PASSAGE GIVEN
::::

From b846ed8d2dc976802af4813aed68563b99d6ea9b Mon Sep 17 00:00:00 2001
From: Dillon Laird <dillonalaird@gmail.com>
Date: Fri, 4 Oct 2024 15:32:30 -0700
Subject: [PATCH] revert to original prompts

---
 vision_agent/agent/vision_agent.py                 |  2 +-
 vision_agent/agent/vision_agent_planner_prompts.py | 14 ++------------
 2 files changed, 3 insertions(+), 13 deletions(-)

::::

DATA SEGMENT

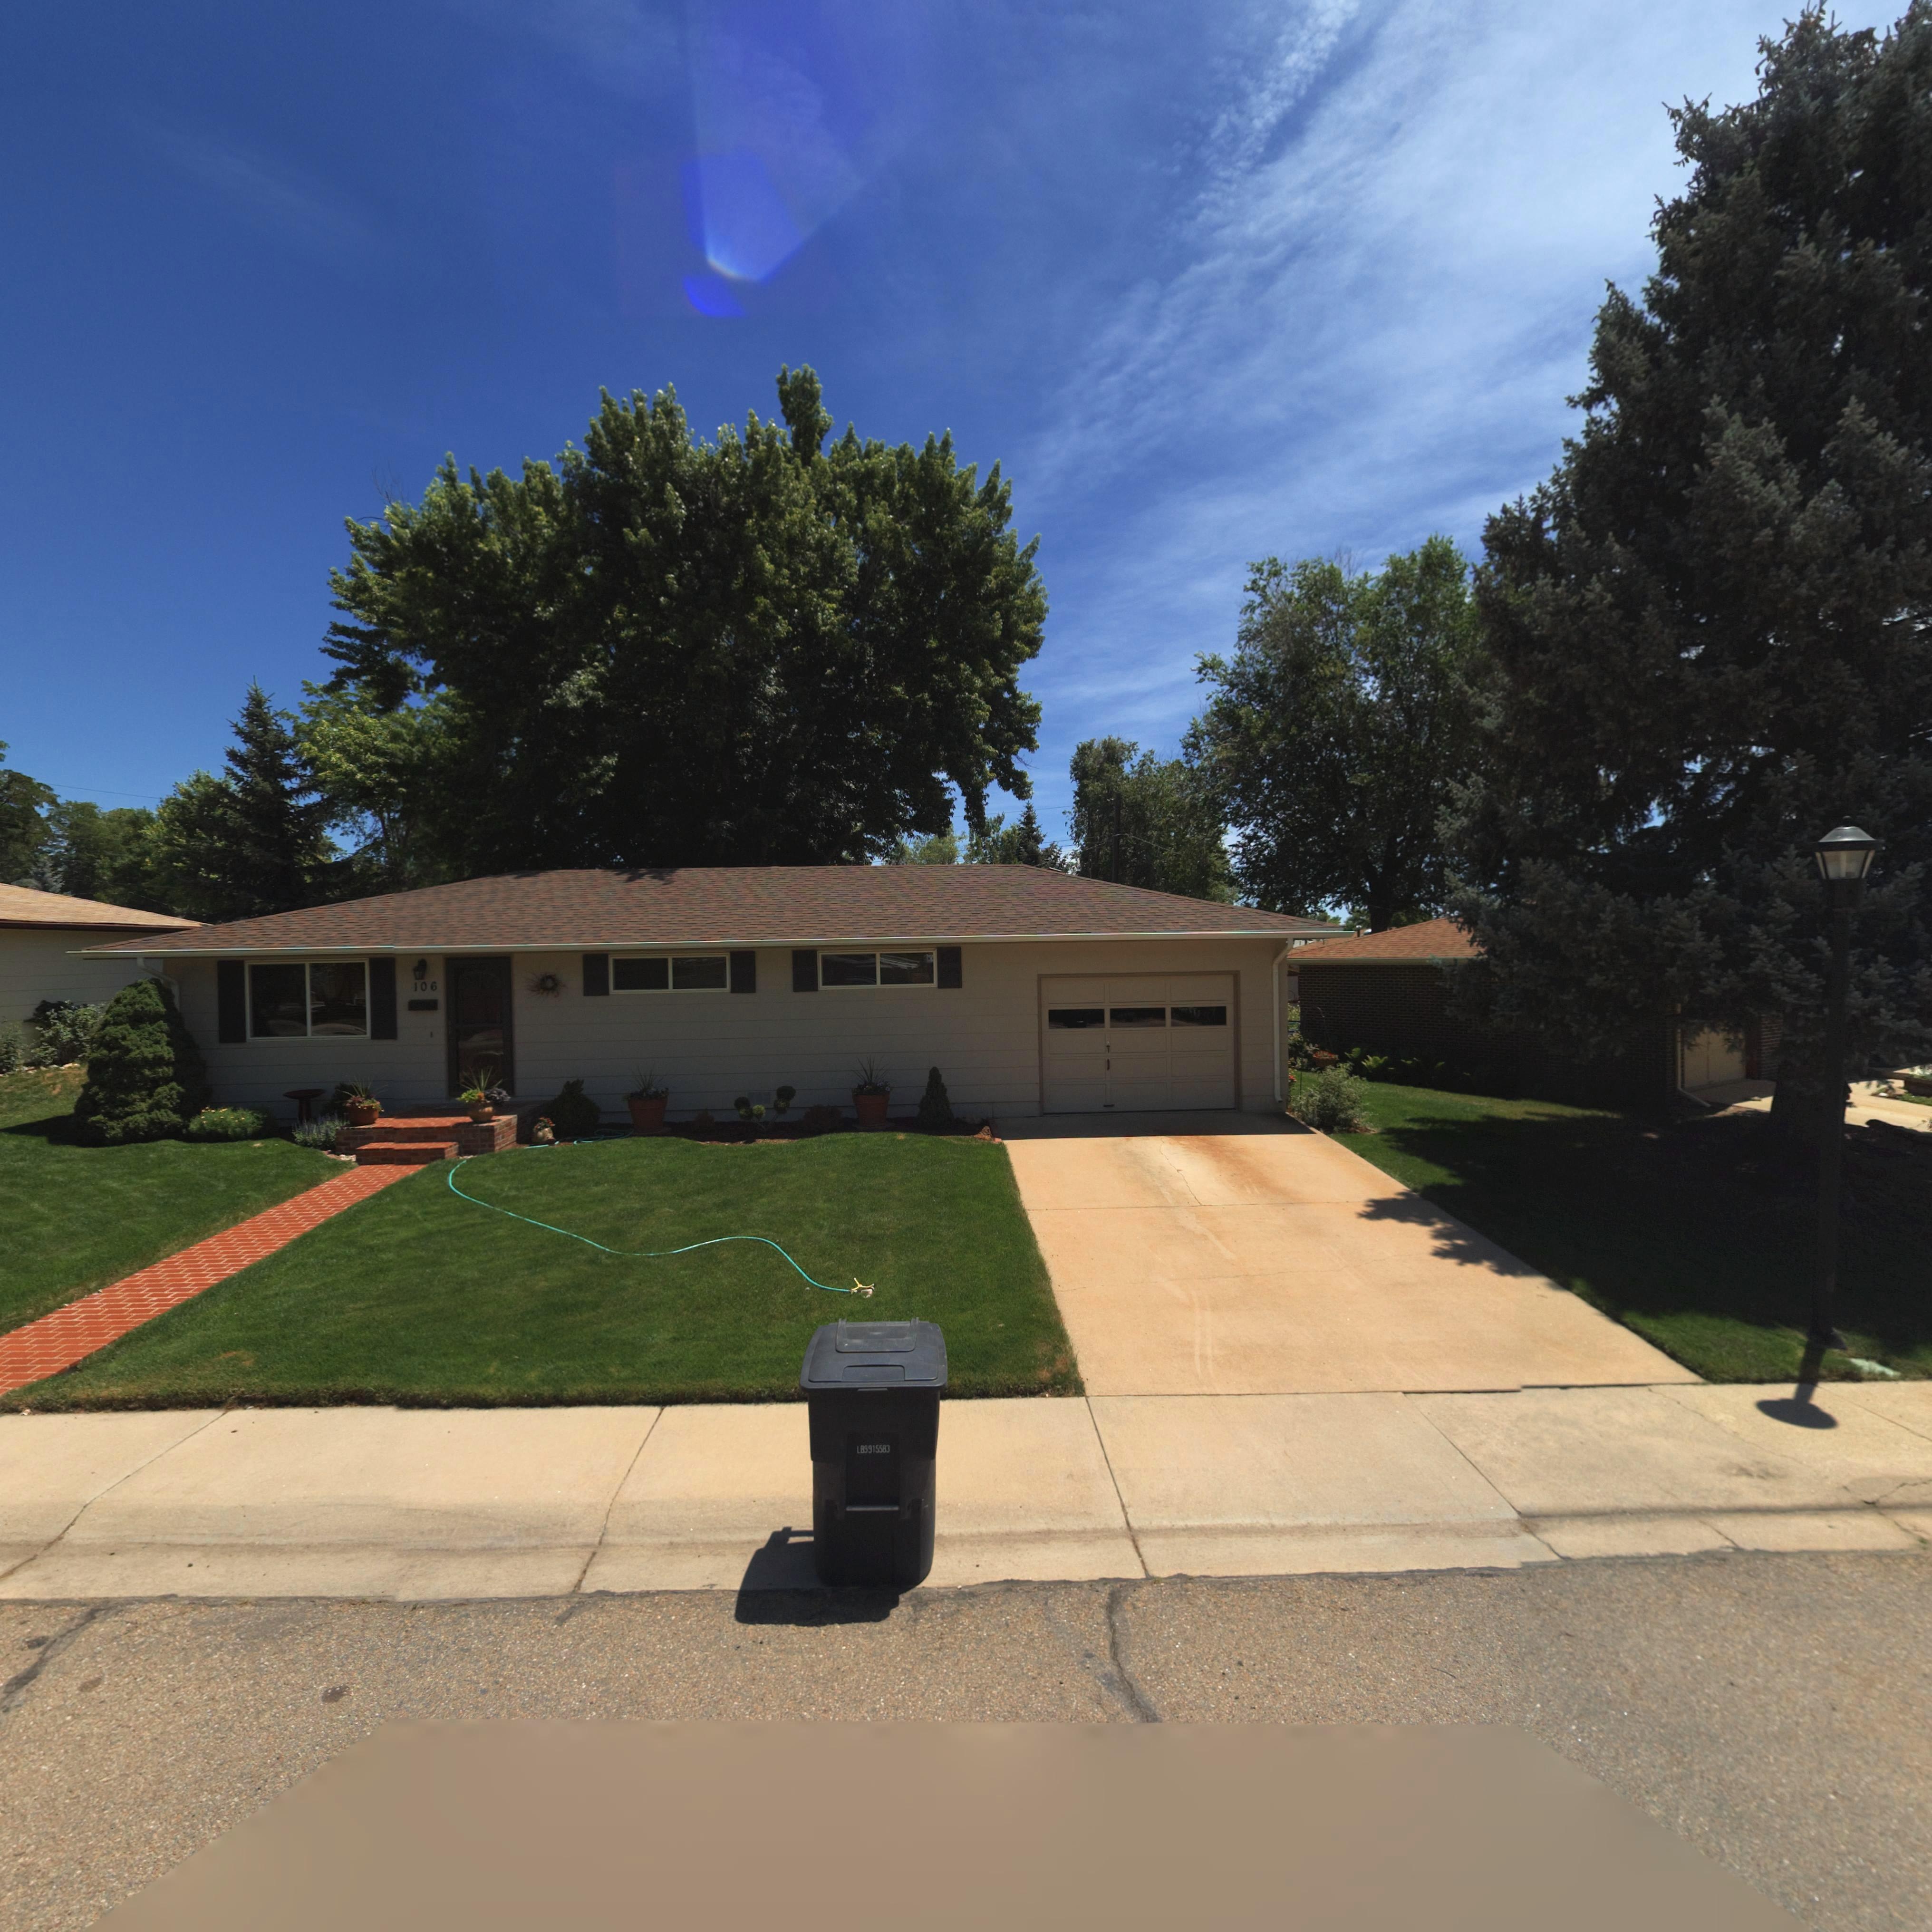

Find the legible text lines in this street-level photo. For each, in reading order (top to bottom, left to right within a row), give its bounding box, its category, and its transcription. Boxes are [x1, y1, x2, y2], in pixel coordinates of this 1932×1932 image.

[413, 981, 438, 992] StreetNumber: 106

::::

In the patch header, list every field name that is followed by a colon, along with the value given for it.

From: Dillon Laird <dillonalaird@gmail.com>
Date: Fri, 4 Oct 2024 15:32:30 -0700
Subject: [PATCH] revert to original prompts